The move reflects growing demand from China as it shifts to produce more renewable energy.
Novozymes -- the world's biggest producer of industrial enzymes -- joined China National Cereals, China Oil & Foodstuff Corp (COFCO) and top Asian refiner China Petroleum and Chemical Corp (Sinopec) (0386.HK) (600028.SS) in February to develop an industry chain to collect agricultural waste, process it into bioethanol and distribute the clean fuel through petrol stations.
The estimated total investment could go toward building 250 factories, assuming total demand for bioethanol in China reaches a projected 37 million tons in 2020, the firm said in a statement on Saturday.
China's energy-related firms including COFCO and Sinopec could capture at least 75 percent of the potential value, since the enzyme cost would account for just 25 percent of the total cost, Mars Zhu, Novozymes' China Communications Manager, told Reuters on Monday.
Zhu said a cellulosic ethanol industry in China could come into place within five to 10 years, depending on the speed of cooperation among the companies and government regulation.
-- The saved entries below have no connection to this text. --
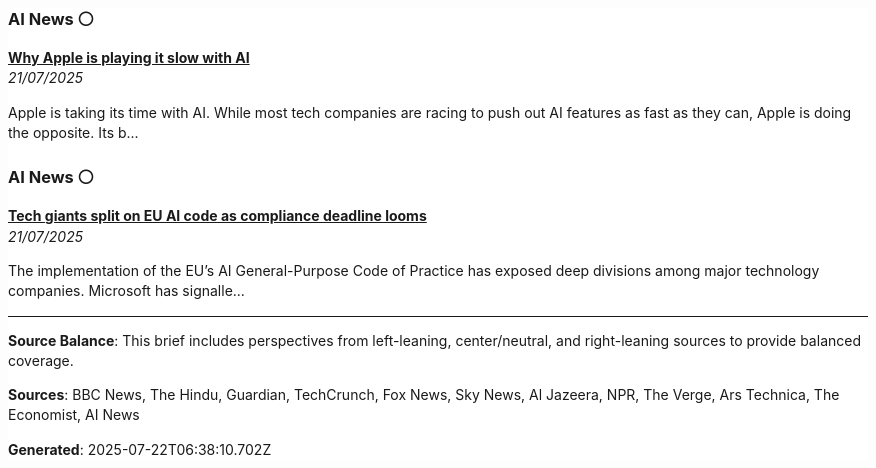 ### AI News ⚪
**[Why Apple is playing it slow with AI](https://www.artificialintelligence-news.com/news/why-apple-is-playing-it-slow-with-ai/)**  
*21/07/2025*

Apple is taking its time with AI. While most tech companies are racing to push out AI features as fast as they can, Apple is doing the opposite. Its b...


### AI News ⚪
**[Tech giants split on EU AI code as compliance deadline looms](https://www.artificialintelligence-news.com/news/eu-ai-code-tech-giants-microsoft-meta-split-compliance/)**  
*21/07/2025*

The implementation of the EU’s AI General-Purpose Code of Practice has exposed deep divisions among major technology companies. Microsoft has signalle...


---

**Source Balance**: This brief includes perspectives from left-leaning, center/neutral, and right-leaning sources to provide balanced coverage.

**Sources**: BBC News, The Hindu, Guardian, TechCrunch, Fox News, Sky News, Al Jazeera, NPR, The Verge, Ars Technica, The Economist, AI News

**Generated**: 2025-07-22T06:38:10.702Z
China, which has pledged to curb emissions of greenhouse gases, could overtake the United States as the world's top cellulosic producer by 2013, Novozymes' Chief Executive Officer Steen Riisgaard told Reuters in an interview in February. [ID:nN09536188].
Cellulosic uses enzymes or large amounts of heat and pressure to break down the tough woody bits of crop waste and non-food plants into sugars that can be made into ethanol.
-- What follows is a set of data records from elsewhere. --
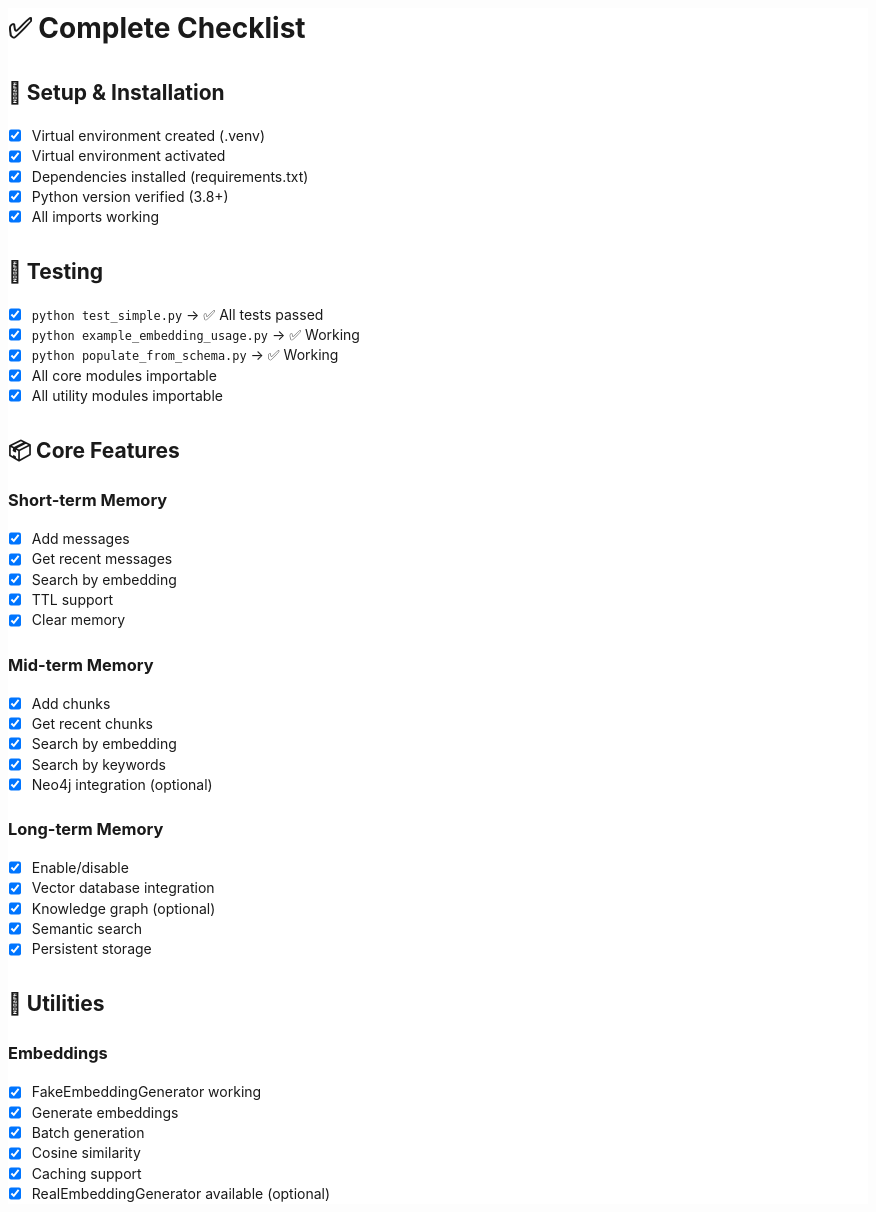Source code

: # ✅ Complete Checklist

## 🎯 Setup & Installation

- [x] Virtual environment created (.venv)
- [x] Virtual environment activated
- [x] Dependencies installed (requirements.txt)
- [x] Python version verified (3.8+)
- [x] All imports working

## 🧪 Testing

- [x] `python test_simple.py` → ✅ All tests passed
- [x] `python example_embedding_usage.py` → ✅ Working
- [x] `python populate_from_schema.py` → ✅ Working
- [x] All core modules importable
- [x] All utility modules importable

## 📦 Core Features

### Short-term Memory
- [x] Add messages
- [x] Get recent messages
- [x] Search by embedding
- [x] TTL support
- [x] Clear memory

### Mid-term Memory
- [x] Add chunks
- [x] Get recent chunks
- [x] Search by embedding
- [x] Search by keywords
- [x] Neo4j integration (optional)

### Long-term Memory
- [x] Enable/disable
- [x] Vector database integration
- [x] Knowledge graph (optional)
- [x] Semantic search
- [x] Persistent storage

## 🔧 Utilities

### Embeddings
- [x] FakeEmbeddingGenerator working
- [x] Generate embeddings
- [x] Batch generation
- [x] Cosine similarity
- [x] Caching support
- [x] RealEmbeddingGenerator available (optional)

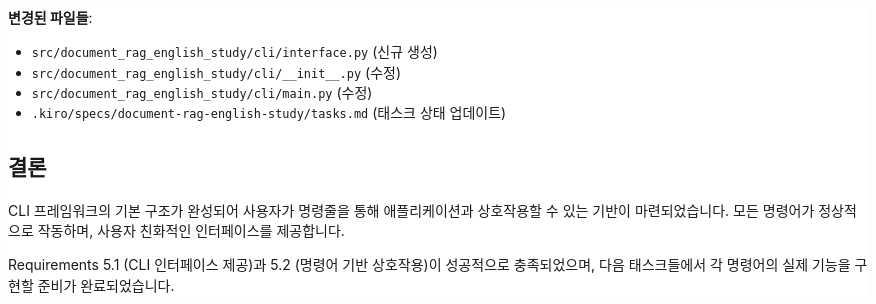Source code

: **변경된 파일들**:
- `src/document_rag_english_study/cli/interface.py` (신규 생성)
- `src/document_rag_english_study/cli/__init__.py` (수정)
- `src/document_rag_english_study/cli/main.py` (수정)
- `.kiro/specs/document-rag-english-study/tasks.md` (태스크 상태 업데이트)

## 결론

CLI 프레임워크의 기본 구조가 완성되어 사용자가 명령줄을 통해 애플리케이션과 상호작용할 수 있는 기반이 마련되었습니다. 모든 명령어가 정상적으로 작동하며, 사용자 친화적인 인터페이스를 제공합니다. 

Requirements 5.1 (CLI 인터페이스 제공)과 5.2 (명령어 기반 상호작용)이 성공적으로 충족되었으며, 다음 태스크들에서 각 명령어의 실제 기능을 구현할 준비가 완료되었습니다.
Cellulosic ethanol could be made in China for $2.50 a gallon by 2010, and that could fall to $1.50 a gallon by 2015, Novozymes said.
By converting agricultural residues into fuel ethanol, China can reduce its gasoline consumption by 31 million tons in 2020, thereby reducing its dependence on imported petroleum by about 10 percent, Riisgaard said in a statement on Saturday.